Candida albicans is a growing health concern as the leading causal agent of systemic candidiasis, a life-threatening fungal infection with a mortality rate of ~40% despite best available therapy. Yck2, a fungal casein kinase 1 (CK1) family member, is the cellular target of inhibitors YK-I-02 (YK) and MN-I-157 (MN). Here, multiplexed inhibitor beads paired with mass spectrometry (MIB/MS) employing ATP-competitive kinase inhibitors were used to define the selectivity of these Yck2 inhibitors across the global C. albicans proteome. The MIB matrix captured 89% of the known and predicted C. albicans protein kinases present in cell lysate. In MIB/MS competition assays, YK and MN demonstrated exquisite selectivity across the C. albicans fungal kinome with target engagement of only three CK1 homologs (Yck2, Yck22, and Hrr25) and a homolog of human p38 (Hog1).

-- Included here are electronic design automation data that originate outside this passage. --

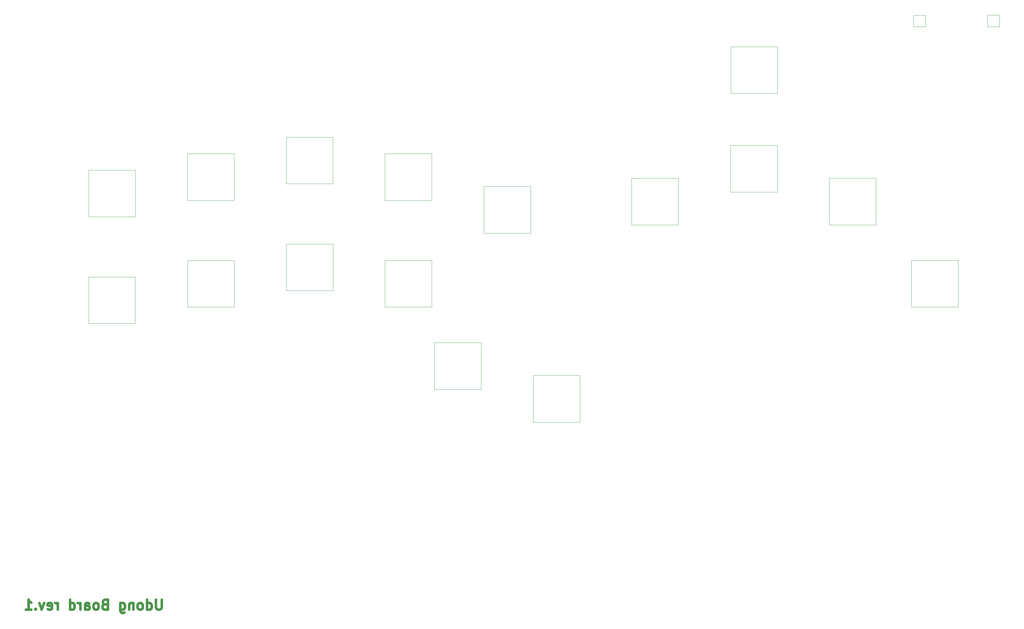
<source format=gbr>
G04 #@! TF.GenerationSoftware,KiCad,Pcbnew,8.0.3*
G04 #@! TF.CreationDate,2024-06-18T04:28:20+09:00*
G04 #@! TF.ProjectId,mainboard,6d61696e-626f-4617-9264-2e6b69636164,rev?*
G04 #@! TF.SameCoordinates,Original*
G04 #@! TF.FileFunction,Legend,Bot*
G04 #@! TF.FilePolarity,Positive*
%FSLAX46Y46*%
G04 Gerber Fmt 4.6, Leading zero omitted, Abs format (unit mm)*
G04 Created by KiCad (PCBNEW 8.0.3) date 2024-06-18 04:28:20*
%MOMM*%
%LPD*%
G01*
G04 APERTURE LIST*
%ADD10C,0.750000*%
%ADD11C,0.100000*%
%ADD12C,0.120000*%
G04 APERTURE END LIST*
D10*
X99992293Y-218593857D02*
X99992293Y-221022428D01*
X99992293Y-221022428D02*
X99849436Y-221308142D01*
X99849436Y-221308142D02*
X99706579Y-221451000D01*
X99706579Y-221451000D02*
X99420864Y-221593857D01*
X99420864Y-221593857D02*
X98849436Y-221593857D01*
X98849436Y-221593857D02*
X98563721Y-221451000D01*
X98563721Y-221451000D02*
X98420864Y-221308142D01*
X98420864Y-221308142D02*
X98278007Y-221022428D01*
X98278007Y-221022428D02*
X98278007Y-218593857D01*
X95563722Y-221593857D02*
X95563722Y-218593857D01*
X95563722Y-221451000D02*
X95849436Y-221593857D01*
X95849436Y-221593857D02*
X96420864Y-221593857D01*
X96420864Y-221593857D02*
X96706579Y-221451000D01*
X96706579Y-221451000D02*
X96849436Y-221308142D01*
X96849436Y-221308142D02*
X96992293Y-221022428D01*
X96992293Y-221022428D02*
X96992293Y-220165285D01*
X96992293Y-220165285D02*
X96849436Y-219879571D01*
X96849436Y-219879571D02*
X96706579Y-219736714D01*
X96706579Y-219736714D02*
X96420864Y-219593857D01*
X96420864Y-219593857D02*
X95849436Y-219593857D01*
X95849436Y-219593857D02*
X95563722Y-219736714D01*
X93706578Y-221593857D02*
X93992293Y-221451000D01*
X93992293Y-221451000D02*
X94135150Y-221308142D01*
X94135150Y-221308142D02*
X94278007Y-221022428D01*
X94278007Y-221022428D02*
X94278007Y-220165285D01*
X94278007Y-220165285D02*
X94135150Y-219879571D01*
X94135150Y-219879571D02*
X93992293Y-219736714D01*
X93992293Y-219736714D02*
X93706578Y-219593857D01*
X93706578Y-219593857D02*
X93278007Y-219593857D01*
X93278007Y-219593857D02*
X92992293Y-219736714D01*
X92992293Y-219736714D02*
X92849436Y-219879571D01*
X92849436Y-219879571D02*
X92706578Y-220165285D01*
X92706578Y-220165285D02*
X92706578Y-221022428D01*
X92706578Y-221022428D02*
X92849436Y-221308142D01*
X92849436Y-221308142D02*
X92992293Y-221451000D01*
X92992293Y-221451000D02*
X93278007Y-221593857D01*
X93278007Y-221593857D02*
X93706578Y-221593857D01*
X91420864Y-219593857D02*
X91420864Y-221593857D01*
X91420864Y-219879571D02*
X91278007Y-219736714D01*
X91278007Y-219736714D02*
X90992292Y-219593857D01*
X90992292Y-219593857D02*
X90563721Y-219593857D01*
X90563721Y-219593857D02*
X90278007Y-219736714D01*
X90278007Y-219736714D02*
X90135150Y-220022428D01*
X90135150Y-220022428D02*
X90135150Y-221593857D01*
X87420864Y-219593857D02*
X87420864Y-222022428D01*
X87420864Y-222022428D02*
X87563721Y-222308142D01*
X87563721Y-222308142D02*
X87706578Y-222451000D01*
X87706578Y-222451000D02*
X87992292Y-222593857D01*
X87992292Y-222593857D02*
X88420864Y-222593857D01*
X88420864Y-222593857D02*
X88706578Y-222451000D01*
X87420864Y-221451000D02*
X87706578Y-221593857D01*
X87706578Y-221593857D02*
X88278006Y-221593857D01*
X88278006Y-221593857D02*
X88563721Y-221451000D01*
X88563721Y-221451000D02*
X88706578Y-221308142D01*
X88706578Y-221308142D02*
X88849435Y-221022428D01*
X88849435Y-221022428D02*
X88849435Y-220165285D01*
X88849435Y-220165285D02*
X88706578Y-219879571D01*
X88706578Y-219879571D02*
X88563721Y-219736714D01*
X88563721Y-219736714D02*
X88278006Y-219593857D01*
X88278006Y-219593857D02*
X87706578Y-219593857D01*
X87706578Y-219593857D02*
X87420864Y-219736714D01*
X82706578Y-220022428D02*
X82278006Y-220165285D01*
X82278006Y-220165285D02*
X82135149Y-220308142D01*
X82135149Y-220308142D02*
X81992292Y-220593857D01*
X81992292Y-220593857D02*
X81992292Y-221022428D01*
X81992292Y-221022428D02*
X82135149Y-221308142D01*
X82135149Y-221308142D02*
X82278006Y-221451000D01*
X82278006Y-221451000D02*
X82563721Y-221593857D01*
X82563721Y-221593857D02*
X83706578Y-221593857D01*
X83706578Y-221593857D02*
X83706578Y-218593857D01*
X83706578Y-218593857D02*
X82706578Y-218593857D01*
X82706578Y-218593857D02*
X82420864Y-218736714D01*
X82420864Y-218736714D02*
X82278006Y-218879571D01*
X82278006Y-218879571D02*
X82135149Y-219165285D01*
X82135149Y-219165285D02*
X82135149Y-219451000D01*
X82135149Y-219451000D02*
X82278006Y-219736714D01*
X82278006Y-219736714D02*
X82420864Y-219879571D01*
X82420864Y-219879571D02*
X82706578Y-220022428D01*
X82706578Y-220022428D02*
X83706578Y-220022428D01*
X80278006Y-221593857D02*
X80563721Y-221451000D01*
X80563721Y-221451000D02*
X80706578Y-221308142D01*
X80706578Y-221308142D02*
X80849435Y-221022428D01*
X80849435Y-221022428D02*
X80849435Y-220165285D01*
X80849435Y-220165285D02*
X80706578Y-219879571D01*
X80706578Y-219879571D02*
X80563721Y-219736714D01*
X80563721Y-219736714D02*
X80278006Y-219593857D01*
X80278006Y-219593857D02*
X79849435Y-219593857D01*
X79849435Y-219593857D02*
X79563721Y-219736714D01*
X79563721Y-219736714D02*
X79420864Y-219879571D01*
X79420864Y-219879571D02*
X79278006Y-220165285D01*
X79278006Y-220165285D02*
X79278006Y-221022428D01*
X79278006Y-221022428D02*
X79420864Y-221308142D01*
X79420864Y-221308142D02*
X79563721Y-221451000D01*
X79563721Y-221451000D02*
X79849435Y-221593857D01*
X79849435Y-221593857D02*
X80278006Y-221593857D01*
X76706578Y-221593857D02*
X76706578Y-220022428D01*
X76706578Y-220022428D02*
X76849435Y-219736714D01*
X76849435Y-219736714D02*
X77135149Y-219593857D01*
X77135149Y-219593857D02*
X77706578Y-219593857D01*
X77706578Y-219593857D02*
X77992292Y-219736714D01*
X76706578Y-221451000D02*
X76992292Y-221593857D01*
X76992292Y-221593857D02*
X77706578Y-221593857D01*
X77706578Y-221593857D02*
X77992292Y-221451000D01*
X77992292Y-221451000D02*
X78135149Y-221165285D01*
X78135149Y-221165285D02*
X78135149Y-220879571D01*
X78135149Y-220879571D02*
X77992292Y-220593857D01*
X77992292Y-220593857D02*
X77706578Y-220451000D01*
X77706578Y-220451000D02*
X76992292Y-220451000D01*
X76992292Y-220451000D02*
X76706578Y-220308142D01*
X75278006Y-221593857D02*
X75278006Y-219593857D01*
X75278006Y-220165285D02*
X75135149Y-219879571D01*
X75135149Y-219879571D02*
X74992292Y-219736714D01*
X74992292Y-219736714D02*
X74706577Y-219593857D01*
X74706577Y-219593857D02*
X74420863Y-219593857D01*
X72135149Y-221593857D02*
X72135149Y-218593857D01*
X72135149Y-221451000D02*
X72420863Y-221593857D01*
X72420863Y-221593857D02*
X72992291Y-221593857D01*
X72992291Y-221593857D02*
X73278006Y-221451000D01*
X73278006Y-221451000D02*
X73420863Y-221308142D01*
X73420863Y-221308142D02*
X73563720Y-221022428D01*
X73563720Y-221022428D02*
X73563720Y-220165285D01*
X73563720Y-220165285D02*
X73420863Y-219879571D01*
X73420863Y-219879571D02*
X73278006Y-219736714D01*
X73278006Y-219736714D02*
X72992291Y-219593857D01*
X72992291Y-219593857D02*
X72420863Y-219593857D01*
X72420863Y-219593857D02*
X72135149Y-219736714D01*
X68420863Y-221593857D02*
X68420863Y-219593857D01*
X68420863Y-220165285D02*
X68278006Y-219879571D01*
X68278006Y-219879571D02*
X68135149Y-219736714D01*
X68135149Y-219736714D02*
X67849434Y-219593857D01*
X67849434Y-219593857D02*
X67563720Y-219593857D01*
X65420863Y-221451000D02*
X65706577Y-221593857D01*
X65706577Y-221593857D02*
X66278006Y-221593857D01*
X66278006Y-221593857D02*
X66563720Y-221451000D01*
X66563720Y-221451000D02*
X66706577Y-221165285D01*
X66706577Y-221165285D02*
X66706577Y-220022428D01*
X66706577Y-220022428D02*
X66563720Y-219736714D01*
X66563720Y-219736714D02*
X66278006Y-219593857D01*
X66278006Y-219593857D02*
X65706577Y-219593857D01*
X65706577Y-219593857D02*
X65420863Y-219736714D01*
X65420863Y-219736714D02*
X65278006Y-220022428D01*
X65278006Y-220022428D02*
X65278006Y-220308142D01*
X65278006Y-220308142D02*
X66706577Y-220593857D01*
X64278005Y-219593857D02*
X63563719Y-221593857D01*
X63563719Y-221593857D02*
X62849434Y-219593857D01*
X61706577Y-221308142D02*
X61563720Y-221451000D01*
X61563720Y-221451000D02*
X61706577Y-221593857D01*
X61706577Y-221593857D02*
X61849434Y-221451000D01*
X61849434Y-221451000D02*
X61706577Y-221308142D01*
X61706577Y-221308142D02*
X61706577Y-221593857D01*
X58706577Y-221593857D02*
X60420863Y-221593857D01*
X59563720Y-221593857D02*
X59563720Y-218593857D01*
X59563720Y-218593857D02*
X59849434Y-219022428D01*
X59849434Y-219022428D02*
X60135149Y-219308142D01*
X60135149Y-219308142D02*
X60420863Y-219451000D01*
G04 #@! TO.C,D3*
D11*
X354575000Y-44282500D02*
X350900000Y-44282500D01*
X350900000Y-40732500D01*
X354575000Y-40732500D01*
X354575000Y-44282500D01*
G04 #@! TO.C,D2*
X332075000Y-44350000D02*
X328400000Y-44350000D01*
X328400000Y-40800000D01*
X332075000Y-40800000D01*
X332075000Y-44350000D01*
D12*
G04 #@! TO.C,U18*
X212900000Y-150400000D02*
X212900000Y-164600000D01*
X212900000Y-164600000D02*
X227100000Y-164600000D01*
X227100000Y-150400000D02*
X212900000Y-150400000D01*
X227100000Y-164600000D02*
X227100000Y-150400000D01*
G04 #@! TO.C,U20*
X242820000Y-90400000D02*
X242820000Y-104600000D01*
X242820000Y-104600000D02*
X257020000Y-104600000D01*
X257020000Y-90400000D02*
X242820000Y-90400000D01*
X257020000Y-104600000D02*
X257020000Y-90400000D01*
G04 #@! TO.C,U11*
X167845000Y-115400000D02*
X167845000Y-129600000D01*
X167845000Y-129600000D02*
X182045000Y-129600000D01*
X182045000Y-115400000D02*
X167845000Y-115400000D01*
X182045000Y-129600000D02*
X182045000Y-115400000D01*
G04 #@! TO.C,U14*
X327820000Y-115400000D02*
X327820000Y-129600000D01*
X327820000Y-129600000D02*
X342020000Y-129600000D01*
X342020000Y-115400000D02*
X327820000Y-115400000D01*
X342020000Y-129600000D02*
X342020000Y-115400000D01*
G04 #@! TO.C,U13*
X137900000Y-110400000D02*
X137900000Y-124600000D01*
X137900000Y-124600000D02*
X152100000Y-124600000D01*
X152100000Y-110400000D02*
X137900000Y-110400000D01*
X152100000Y-124600000D02*
X152100000Y-110400000D01*
G04 #@! TO.C,U19*
X302820000Y-90400000D02*
X302820000Y-104600000D01*
X302820000Y-104600000D02*
X317020000Y-104600000D01*
X317020000Y-90400000D02*
X302820000Y-90400000D01*
X317020000Y-104600000D02*
X317020000Y-90400000D01*
G04 #@! TO.C,U7*
X107845000Y-82900000D02*
X107845000Y-97100000D01*
X107845000Y-97100000D02*
X122045000Y-97100000D01*
X122045000Y-82900000D02*
X107845000Y-82900000D01*
X122045000Y-97100000D02*
X122045000Y-82900000D01*
G04 #@! TO.C,U10*
X77820000Y-120400000D02*
X77820000Y-134600000D01*
X77820000Y-134600000D02*
X92020000Y-134600000D01*
X92020000Y-120400000D02*
X77820000Y-120400000D01*
X92020000Y-134600000D02*
X92020000Y-120400000D01*
G04 #@! TO.C,U12*
X107900000Y-115400000D02*
X107900000Y-129600000D01*
X107900000Y-129600000D02*
X122100000Y-129600000D01*
X122100000Y-115400000D02*
X107900000Y-115400000D01*
X122100000Y-129600000D02*
X122100000Y-115400000D01*
G04 #@! TO.C,U16*
X197900000Y-92900000D02*
X197900000Y-107100000D01*
X197900000Y-107100000D02*
X212100000Y-107100000D01*
X212100000Y-92900000D02*
X197900000Y-92900000D01*
X212100000Y-107100000D02*
X212100000Y-92900000D01*
G04 #@! TO.C,U8*
X77845000Y-87900000D02*
X77845000Y-102100000D01*
X77845000Y-102100000D02*
X92045000Y-102100000D01*
X92045000Y-87900000D02*
X77845000Y-87900000D01*
X92045000Y-102100000D02*
X92045000Y-87900000D01*
G04 #@! TO.C,U21*
X272820000Y-80400000D02*
X272820000Y-94600000D01*
X272820000Y-94600000D02*
X287020000Y-94600000D01*
X287020000Y-80400000D02*
X272820000Y-80400000D01*
X287020000Y-94600000D02*
X287020000Y-80400000D01*
G04 #@! TO.C,U15*
X182820000Y-140400000D02*
X182820000Y-154600000D01*
X182820000Y-154600000D02*
X197020000Y-154600000D01*
X197020000Y-140400000D02*
X182820000Y-140400000D01*
X197020000Y-154600000D02*
X197020000Y-140400000D01*
G04 #@! TO.C,U9*
X167845000Y-82900000D02*
X167845000Y-97100000D01*
X167845000Y-97100000D02*
X182045000Y-97100000D01*
X182045000Y-82900000D02*
X167845000Y-82900000D01*
X182045000Y-97100000D02*
X182045000Y-82900000D01*
G04 #@! TO.C,U6*
X137845000Y-77900000D02*
X137845000Y-92100000D01*
X137845000Y-92100000D02*
X152045000Y-92100000D01*
X152045000Y-77900000D02*
X137845000Y-77900000D01*
X152045000Y-92100000D02*
X152045000Y-77900000D01*
G04 #@! TO.C,U17*
X272900000Y-50400000D02*
X272900000Y-64600000D01*
X272900000Y-64600000D02*
X287100000Y-64600000D01*
X287100000Y-50400000D02*
X272900000Y-50400000D01*
X287100000Y-64600000D02*
X287100000Y-50400000D01*
G04 #@! TD*
M02*

</source>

Additional chemoproteomics using a custom MN-kinobead identified only one additional C. albicans protein, confirming its remarkable fungal proteome-wide selectivity. To identify new Yck2 inhibitors with selectivity over Hog1, thirteen human CK1 kinase inhibitors were profiled for fungal kinase-binding activity using MIB/MS competition assays and in-cell NanoBRET target engagement assays. A new chemotype of family-selective Yck2 inhibitors with antifungal activity was identified. Together, these findings expand the application of MIB/MS proteomic profiling for non-human kinomes and demonstrate its utility in the discovery and development of selective inhibitors of fungal kinases with potential antimicrobial activity.